Please copy out everything from the line that contains "Hell bunny Cob web top" down to the line that contains "дентифікатор онлайн-медіа: R40-05983", both of those lines included, keeping every line identical to the original. Leave the pictures out of your answer.
+---+
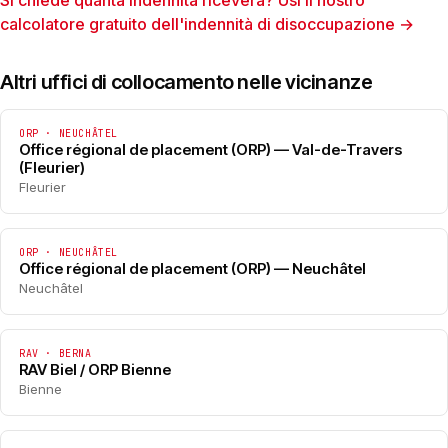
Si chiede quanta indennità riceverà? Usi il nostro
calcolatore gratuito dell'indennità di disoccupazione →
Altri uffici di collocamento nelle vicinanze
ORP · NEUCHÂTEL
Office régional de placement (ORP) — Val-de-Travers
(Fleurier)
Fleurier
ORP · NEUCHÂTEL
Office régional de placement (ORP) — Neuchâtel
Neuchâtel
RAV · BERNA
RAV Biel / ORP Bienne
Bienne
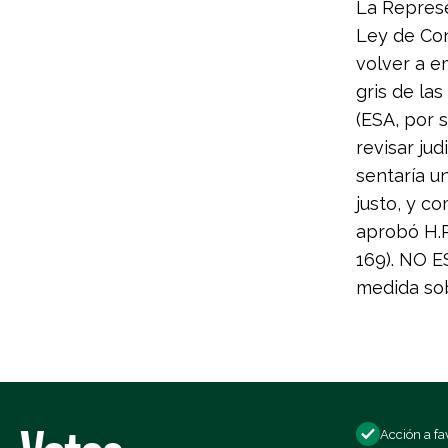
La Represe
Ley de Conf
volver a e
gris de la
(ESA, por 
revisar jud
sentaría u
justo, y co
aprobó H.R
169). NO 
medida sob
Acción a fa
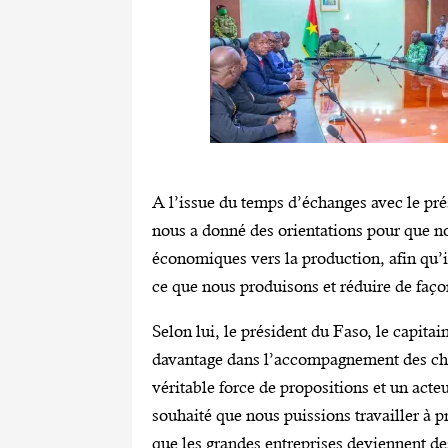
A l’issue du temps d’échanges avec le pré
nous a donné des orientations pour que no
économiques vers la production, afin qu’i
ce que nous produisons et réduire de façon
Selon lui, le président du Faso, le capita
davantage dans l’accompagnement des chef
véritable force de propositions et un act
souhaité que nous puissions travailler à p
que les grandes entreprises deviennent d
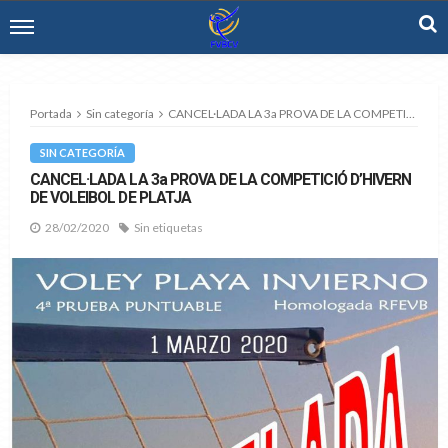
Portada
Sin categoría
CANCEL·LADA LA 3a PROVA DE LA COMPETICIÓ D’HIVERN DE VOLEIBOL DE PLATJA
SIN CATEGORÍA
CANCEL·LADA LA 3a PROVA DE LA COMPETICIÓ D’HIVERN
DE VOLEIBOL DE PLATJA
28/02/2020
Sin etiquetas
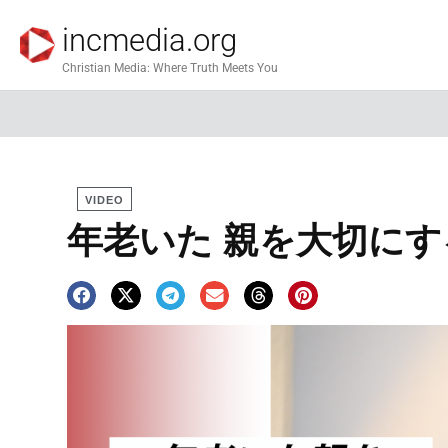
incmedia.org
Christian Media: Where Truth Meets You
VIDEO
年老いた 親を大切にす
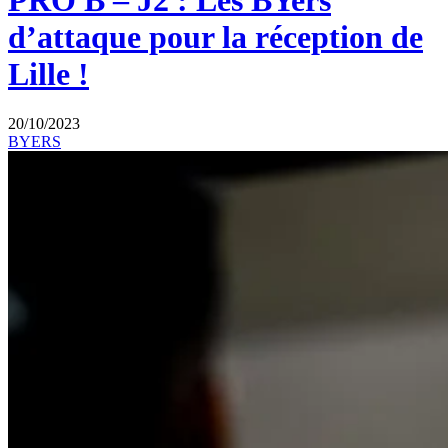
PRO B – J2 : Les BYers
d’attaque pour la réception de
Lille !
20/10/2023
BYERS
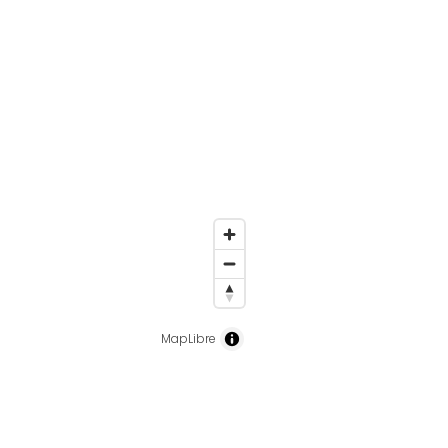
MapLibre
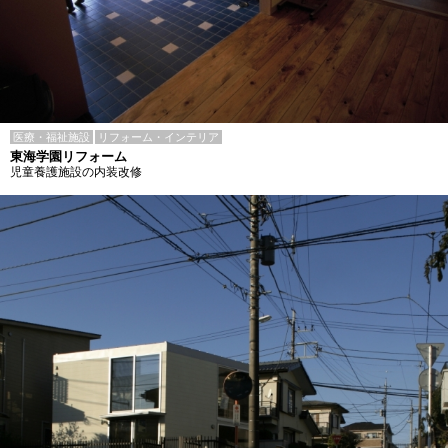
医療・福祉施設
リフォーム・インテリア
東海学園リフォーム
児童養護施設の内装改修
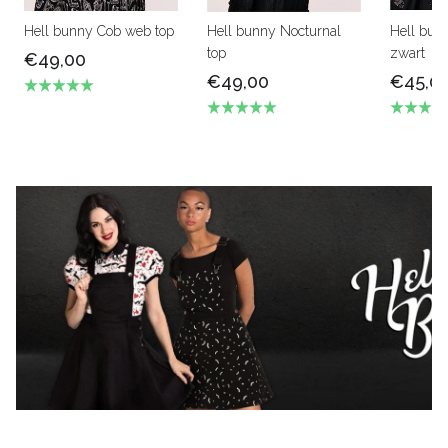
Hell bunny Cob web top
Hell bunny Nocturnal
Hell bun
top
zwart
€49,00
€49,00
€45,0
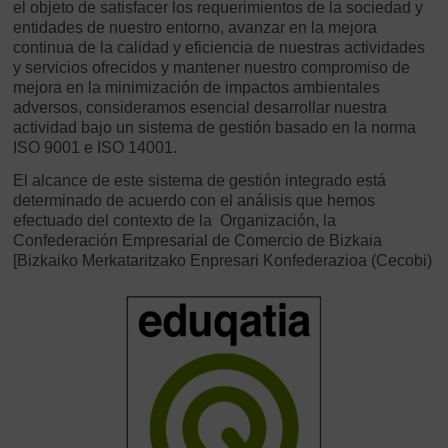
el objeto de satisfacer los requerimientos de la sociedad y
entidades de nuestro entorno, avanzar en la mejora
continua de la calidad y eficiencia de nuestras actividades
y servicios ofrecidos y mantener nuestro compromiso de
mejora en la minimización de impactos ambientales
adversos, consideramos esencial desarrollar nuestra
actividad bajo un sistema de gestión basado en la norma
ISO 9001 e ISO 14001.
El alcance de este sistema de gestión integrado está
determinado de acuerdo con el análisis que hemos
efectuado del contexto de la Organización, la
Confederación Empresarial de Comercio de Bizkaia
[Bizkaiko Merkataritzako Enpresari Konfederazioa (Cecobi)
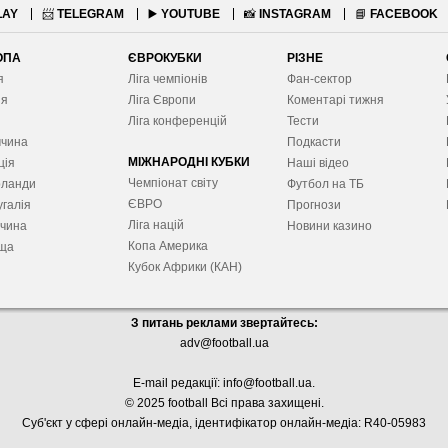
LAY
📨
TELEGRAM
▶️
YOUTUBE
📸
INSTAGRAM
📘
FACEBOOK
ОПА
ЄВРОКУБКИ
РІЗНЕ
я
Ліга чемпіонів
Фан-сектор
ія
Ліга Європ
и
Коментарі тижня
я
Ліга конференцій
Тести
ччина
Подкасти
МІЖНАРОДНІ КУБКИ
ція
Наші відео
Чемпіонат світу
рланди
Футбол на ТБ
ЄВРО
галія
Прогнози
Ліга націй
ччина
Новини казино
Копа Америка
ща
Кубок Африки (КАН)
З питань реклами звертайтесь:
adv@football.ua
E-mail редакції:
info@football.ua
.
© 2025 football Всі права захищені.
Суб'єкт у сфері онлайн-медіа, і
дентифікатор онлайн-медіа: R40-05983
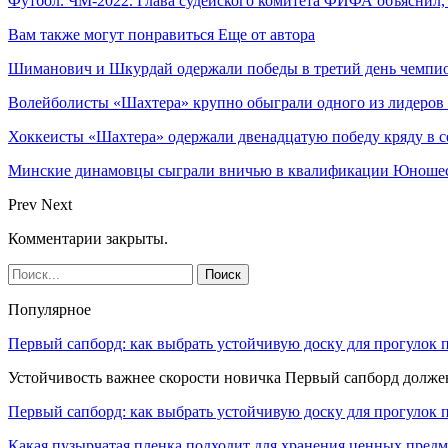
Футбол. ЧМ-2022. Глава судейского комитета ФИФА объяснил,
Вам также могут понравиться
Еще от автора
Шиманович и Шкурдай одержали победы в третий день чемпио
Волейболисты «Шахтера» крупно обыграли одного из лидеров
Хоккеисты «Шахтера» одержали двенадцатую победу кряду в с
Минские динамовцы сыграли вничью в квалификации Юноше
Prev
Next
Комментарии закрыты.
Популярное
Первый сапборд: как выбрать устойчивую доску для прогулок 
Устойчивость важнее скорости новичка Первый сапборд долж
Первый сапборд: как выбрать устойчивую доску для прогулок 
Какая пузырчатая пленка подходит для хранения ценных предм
+---+
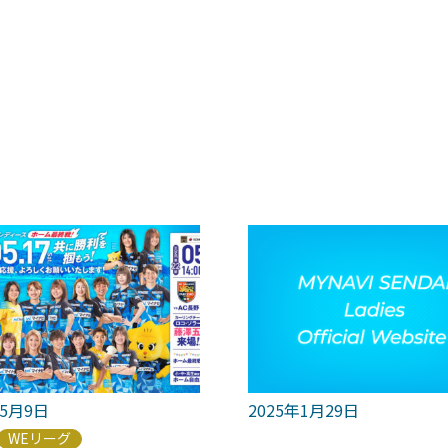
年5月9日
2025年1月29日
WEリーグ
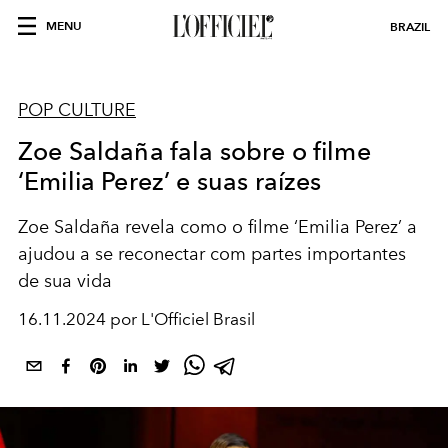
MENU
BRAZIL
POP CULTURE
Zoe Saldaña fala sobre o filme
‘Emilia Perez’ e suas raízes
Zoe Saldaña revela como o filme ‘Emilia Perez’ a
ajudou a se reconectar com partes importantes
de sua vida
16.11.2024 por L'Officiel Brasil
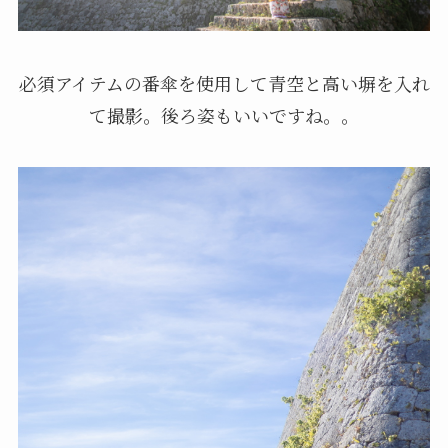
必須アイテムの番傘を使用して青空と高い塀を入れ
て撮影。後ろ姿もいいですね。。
+---+
#### Answer to this exercise:
Hell bunny Cob web top
Hell bunny Nocturnal
Hell bun
top
zwart
€49,00
€49,00
€45,0
el objeto de satisfacer los requerimientos de la sociedad y
entidades de nuestro entorno, avanzar en la mejora
continua de la calidad y eficiencia de nuestras actividades
y servicios ofrecidos y mantener nuestro compromiso de
mejora en la minimización de impactos ambientales
adversos, consideramos esencial desarrollar nuestra
actividad bajo un sistema de gestión basado en la norma
ISO 9001 e ISO 14001.
El alcance de este sistema de gestión integrado está
determinado de acuerdo con el análisis que hemos
efectuado del contexto de la Organización, la
Confederación Empresarial de Comercio de Bizkaia
[Bizkaiko Merkataritzako Enpresari Konfederazioa (Cecobi)
LAY
📨
TELEGRAM
▶️
YOUTUBE
📸
INSTAGRAM
📘
FACEBOOK
ОПА
ЄВРОКУБКИ
РІЗНЕ
я
Ліга чемпіонів
Фан-сектор
ія
Ліга Європ
и
Коментарі тижня
я
Ліга конференцій
Тести
ччина
Подкасти
МІЖНАРОДНІ КУБКИ
ція
Наші відео
Чемпіонат світу
рланди
Футбол на ТБ
ЄВРО
галія
Прогнози
Ліга націй
ччина
Новини казино
Копа Америка
ща
Кубок Африки (КАН)
З питань реклами звертайтесь:
adv@football.ua
E-mail редакції:
info@football.ua
.
© 2025 football Всі права захищені.
Суб'єкт у сфері онлайн-медіа, і
дентифікатор онлайн-медіа: R40-05983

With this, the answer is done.